**LISTED RECORDS**

┏━━

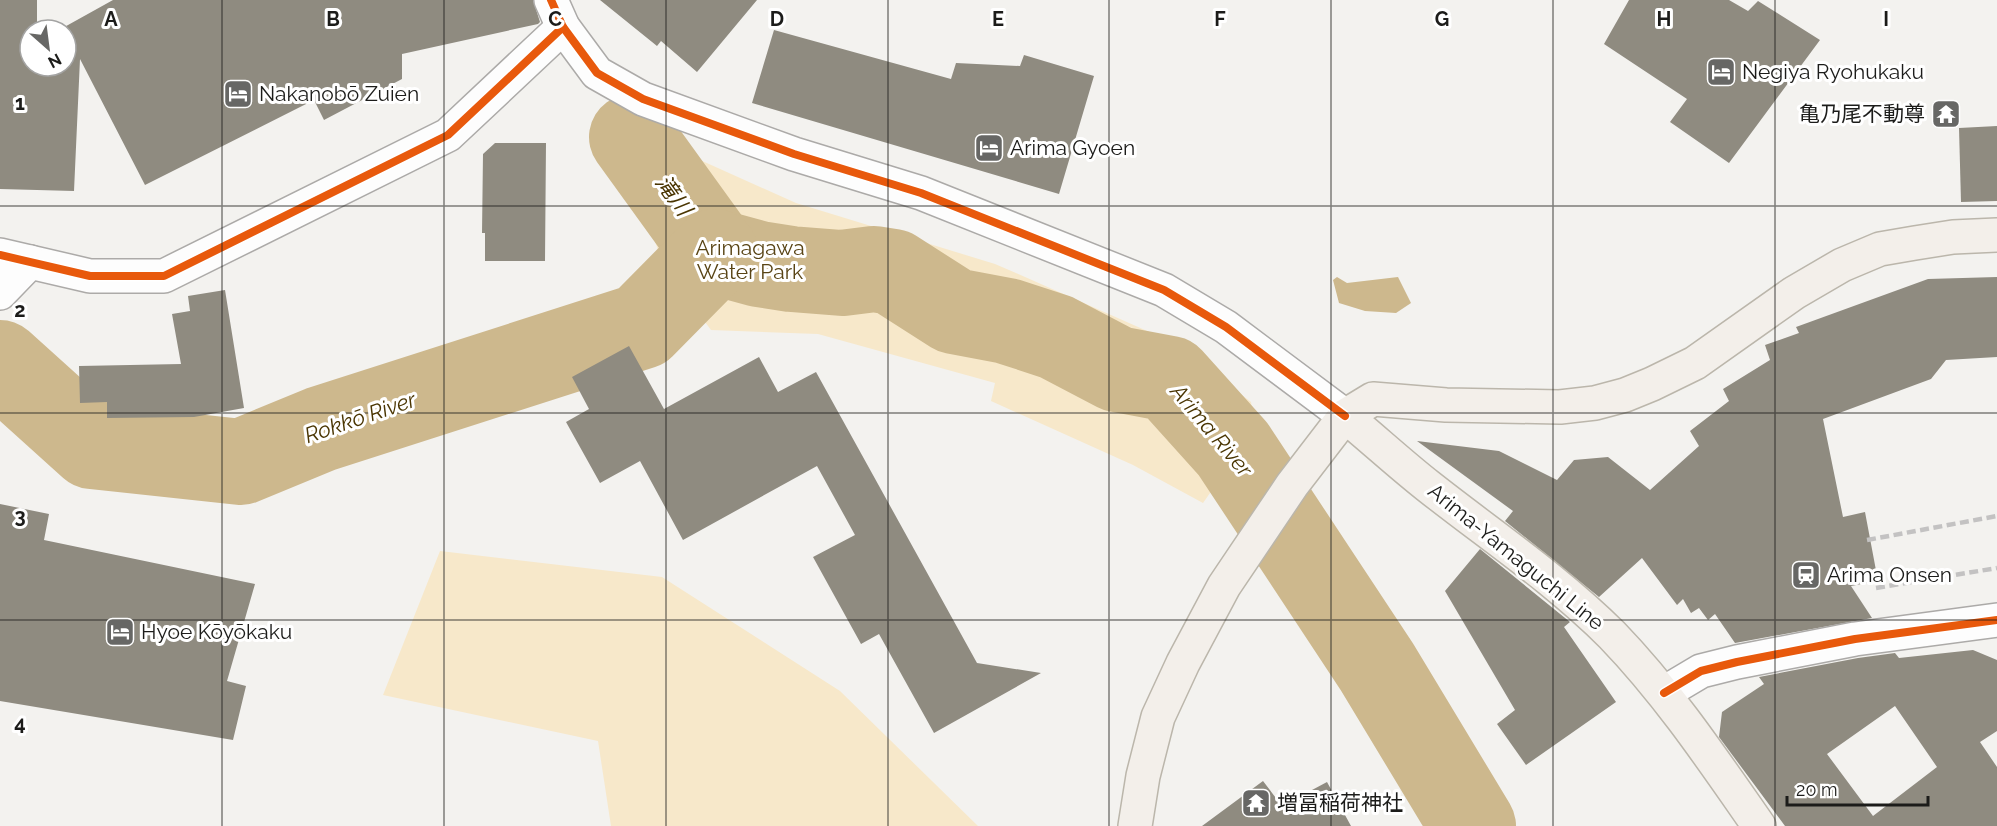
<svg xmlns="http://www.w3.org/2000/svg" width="1997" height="826" viewBox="0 0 1997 826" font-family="Raleway,'Noto Sans JP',sans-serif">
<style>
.green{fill:#f7e8ca}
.water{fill:#cdb88d}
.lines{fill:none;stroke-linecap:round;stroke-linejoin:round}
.river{stroke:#cdb88d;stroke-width:86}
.building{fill:#8f8b80;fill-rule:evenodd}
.minor-casing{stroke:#acaaa8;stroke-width:36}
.major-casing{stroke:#bbb6ab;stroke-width:36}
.minor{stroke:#fdfdfd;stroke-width:33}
.major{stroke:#f3efea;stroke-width:33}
.rail{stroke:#c3c2c2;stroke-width:4.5;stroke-dasharray:9 4.5;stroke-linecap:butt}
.cycleway-casing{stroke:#fff;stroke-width:11}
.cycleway{stroke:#e8590c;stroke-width:8}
.grid{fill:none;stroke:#1c1c1a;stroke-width:1.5;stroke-opacity:0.55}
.labels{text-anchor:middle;stroke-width:6;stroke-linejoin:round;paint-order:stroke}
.poi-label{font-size:21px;fill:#1c1c1a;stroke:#fff;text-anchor:start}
.park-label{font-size:21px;fill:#594415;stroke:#fff}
.street-label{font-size:21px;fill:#1c1c1a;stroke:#fff}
.water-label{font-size:22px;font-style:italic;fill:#4a3502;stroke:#fff}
.grid-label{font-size:20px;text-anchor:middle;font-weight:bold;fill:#1c1c1a;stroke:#fff;stroke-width:6;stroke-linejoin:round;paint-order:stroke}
</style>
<rect width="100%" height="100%" fill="#f3f2ef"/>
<!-- green -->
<g class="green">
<path d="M669,146l127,57 199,61 21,9 156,69 79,60 4,27 -52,74 -70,-38 -142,-64 4,-18 -177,-49 -107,-4 -47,-63 -36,-102z"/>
<path d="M440,551l222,26 178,114 138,135h-367l-13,-85 -215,-46z"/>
</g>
<!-- water -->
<path class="water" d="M1337,277l10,6 51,-6 13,26 -15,10 -31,-2 -26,-8 -6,-23z"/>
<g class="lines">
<!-- river -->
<g class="river">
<path d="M632,137l83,115"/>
<path d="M715,252l44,12 32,5 51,4 32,-4 19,3 61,39 53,10 49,16 61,32 53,10 63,70 144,218 96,159"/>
<path d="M0,363l92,83 149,16 80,-33 321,-103 73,-74"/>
</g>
</g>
<!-- building -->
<g class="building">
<path d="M0,0h37v30h-7v36h36v-36h-7l54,-30h420l7,22 -2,2 -136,30v25l-78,41 -10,-20 -169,85 -65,-126 -6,132 -74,-2z"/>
<path d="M600,0h157l-60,72 -36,-31 -4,5z"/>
<path d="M1629,0h100l19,11 10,-10 62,39 -91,123 -59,-41 17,-23 -83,-55z"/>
<path d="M774,30l177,49 5,-16 64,3 4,-11 70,21 -35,118 -307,-91z"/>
<path d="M1997,126v75l-36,1 -2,-74z"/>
<path d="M495,143h51l-1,118h-60v-28h-3l1,-79z"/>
<path d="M1997,277v80l-51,3 -15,19 -108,40 20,98 22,-5 13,69 -27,5 21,32 -137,25 -20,-29 -7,6 -9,-12 -8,5 -8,-14 -6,6 -35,-47 -43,39 -94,-76 8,-10 -96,-70 82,10 58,29 17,-20 34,-3 42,33 49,-44 -9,-15 39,-30 -6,-12 47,-29 -5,-15 34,-12 -3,-6 132,-48z"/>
<path d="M225,290l19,118 -50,9 -87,1v-16l-27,1 -1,-37 102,-2 -9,-50 18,-3 -2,-15z"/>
<path d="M629,346l35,63 95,-52 19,35 38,-20 161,291 64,10 -107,60 -55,-99 -18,10 -48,-87 42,-22 -38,-69 -134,74 -43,-79 -40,22 -34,-61 23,-13 -17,-32z"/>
<path d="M0,504l49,10 -5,26 211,44 -28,97 19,5 -13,54 -233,-39z"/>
<path d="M1480,549l90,73 -6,5 52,75 -90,63 -29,-41 18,-14 -70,-119z"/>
<path d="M1973,650l24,10v71l-17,11 17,25v59h-212l-66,-89 3,-25 42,-28 -5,-7 99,-19 37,-5 4,5zM1895,706l42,61 -64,49 -46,-62z"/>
<path d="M1263,781l19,25 45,-24 24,44h-149z"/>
</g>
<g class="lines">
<!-- minor casing -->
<g class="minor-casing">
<g id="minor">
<path d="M551,0l12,27 34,46 46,26 151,55 127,39 243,97 62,37 119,89"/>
<path d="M0,255l90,21h74l284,-141 115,-108"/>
<path d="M0,293l30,-31"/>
<path d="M1664,693l37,-22 36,-9 118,-23 142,-19"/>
</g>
</g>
<!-- major casing -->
<g class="major-casing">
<g id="major">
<path d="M1345,416c28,23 55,48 83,70 62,49 128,93 184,149 56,58 101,125 147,191"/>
<path d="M1135,826l8,-50 15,-59 25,-54 41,-77 68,-101 53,-69 28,-17 73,6 114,2 35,-4 30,-8 27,-11 43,-21 99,-70 48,-28 38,-16 35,-6 38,-6 44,-2"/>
</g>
</g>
<!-- minor -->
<use href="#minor" class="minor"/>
<!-- major -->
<use href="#major" class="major"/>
<!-- rail -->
<g class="rail">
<path d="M1867,540l130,-24"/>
<path d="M1876,588l121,-20"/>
</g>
<!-- cycleway casing -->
<g class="cycleway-casing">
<g id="cycleway">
<path d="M551,0l12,27 34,46 46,26 151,55 127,39 243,97 62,37 119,89"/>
<path d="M0,255l90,21h74l284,-141 115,-108"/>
<path d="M1664,693l37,-22 36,-9 118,-23 142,-19"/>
</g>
</g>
<!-- cycleway -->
<use href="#cycleway" class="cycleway"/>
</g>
<!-- grid -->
<path class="grid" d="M222,0v826M444,0v826M666,0v826M888,0v826M1109,0v826M1331,0v826M1553,0v826M1775,0v826M0,206h1997M0,413h1997M0,620h1997"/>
<!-- icons -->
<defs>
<g id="hotel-square" transform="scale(1.5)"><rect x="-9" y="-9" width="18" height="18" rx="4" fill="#676765" stroke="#fff"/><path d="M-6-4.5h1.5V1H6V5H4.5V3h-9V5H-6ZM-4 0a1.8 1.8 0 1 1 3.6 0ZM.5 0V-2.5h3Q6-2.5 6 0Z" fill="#fff"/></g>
<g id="temple-square" transform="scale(1.5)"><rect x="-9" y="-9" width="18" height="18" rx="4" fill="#676765" stroke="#fff"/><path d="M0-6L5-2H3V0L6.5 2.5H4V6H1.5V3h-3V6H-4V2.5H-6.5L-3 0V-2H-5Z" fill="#fff"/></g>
<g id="station-square" transform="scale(1.5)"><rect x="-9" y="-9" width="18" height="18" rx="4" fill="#676765" stroke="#fff"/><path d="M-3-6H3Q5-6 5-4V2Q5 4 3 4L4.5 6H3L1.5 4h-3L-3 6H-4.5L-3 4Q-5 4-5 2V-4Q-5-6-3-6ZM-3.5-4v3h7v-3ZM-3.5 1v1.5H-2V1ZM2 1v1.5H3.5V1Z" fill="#fff"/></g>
</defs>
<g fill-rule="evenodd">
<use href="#hotel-square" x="1721" y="72"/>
<use href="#hotel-square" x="238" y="94"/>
<use href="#temple-square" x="1946" y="114"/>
<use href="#hotel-square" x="989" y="148"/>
<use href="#station-square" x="1806" y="575"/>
<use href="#hotel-square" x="120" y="632"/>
<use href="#temple-square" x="1256" y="803"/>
</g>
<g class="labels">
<!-- poi labels -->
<g class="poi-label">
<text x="1742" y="79">Negiya Ryohukaku</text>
<text x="259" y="101">Nakanobō Zuien</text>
<text x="1925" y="121" text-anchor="end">亀乃尾不動尊</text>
<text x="1010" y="155">Arima Gyoen</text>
<text x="1827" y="582">Arima Onsen</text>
<text x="141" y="639">Hyoe Kōyōkaku</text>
<text x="1277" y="810">増冨稲荷神社</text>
</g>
<!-- park labels -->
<g class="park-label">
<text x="750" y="255">Arimagawa<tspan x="750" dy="24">Water Park</tspan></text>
</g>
<!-- street labels -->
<g class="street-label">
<text transform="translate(1516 557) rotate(39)" y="7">Arima-Yamaguchi Line</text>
</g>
<!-- water labels -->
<g class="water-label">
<text transform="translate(674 195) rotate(54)" y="8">滝川</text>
<text transform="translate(360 417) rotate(-19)" y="8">Rokkō River</text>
<text transform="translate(1212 430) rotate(50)" y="8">Arima River</text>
</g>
</g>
<g class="grid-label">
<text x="111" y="26">A</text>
<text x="333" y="26">B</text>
<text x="555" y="26">C</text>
<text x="777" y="26">D</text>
<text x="998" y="26">E</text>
<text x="1220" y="26">F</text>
<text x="1442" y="26">G</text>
<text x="1664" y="26">H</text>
<text x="1886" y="26">I</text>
<text x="20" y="110">1</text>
<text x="20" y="317">2</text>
<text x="20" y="523">3</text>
<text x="20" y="730">4</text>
</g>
<!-- north arrow -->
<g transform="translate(48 48) rotate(152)"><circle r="28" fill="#ffffff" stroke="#a4a4a3" stroke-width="1.5"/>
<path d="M0-4.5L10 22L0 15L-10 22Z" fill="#676765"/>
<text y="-9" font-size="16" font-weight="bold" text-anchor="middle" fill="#1c1c1a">N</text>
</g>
<!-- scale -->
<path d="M1787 796v9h141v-9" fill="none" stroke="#1c1c1a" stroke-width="3"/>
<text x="1796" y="796" font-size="18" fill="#1c1c1a" stroke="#ffffff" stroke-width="4.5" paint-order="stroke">20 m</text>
</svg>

┗━━

**YOUR TASK**
All lines with the word "rule" are needed; pull them from the entries and copy each.

**TASK ANSWER**
.building{fill:#8f8b80;fill-rule:evenodd}
<g fill-rule="evenodd">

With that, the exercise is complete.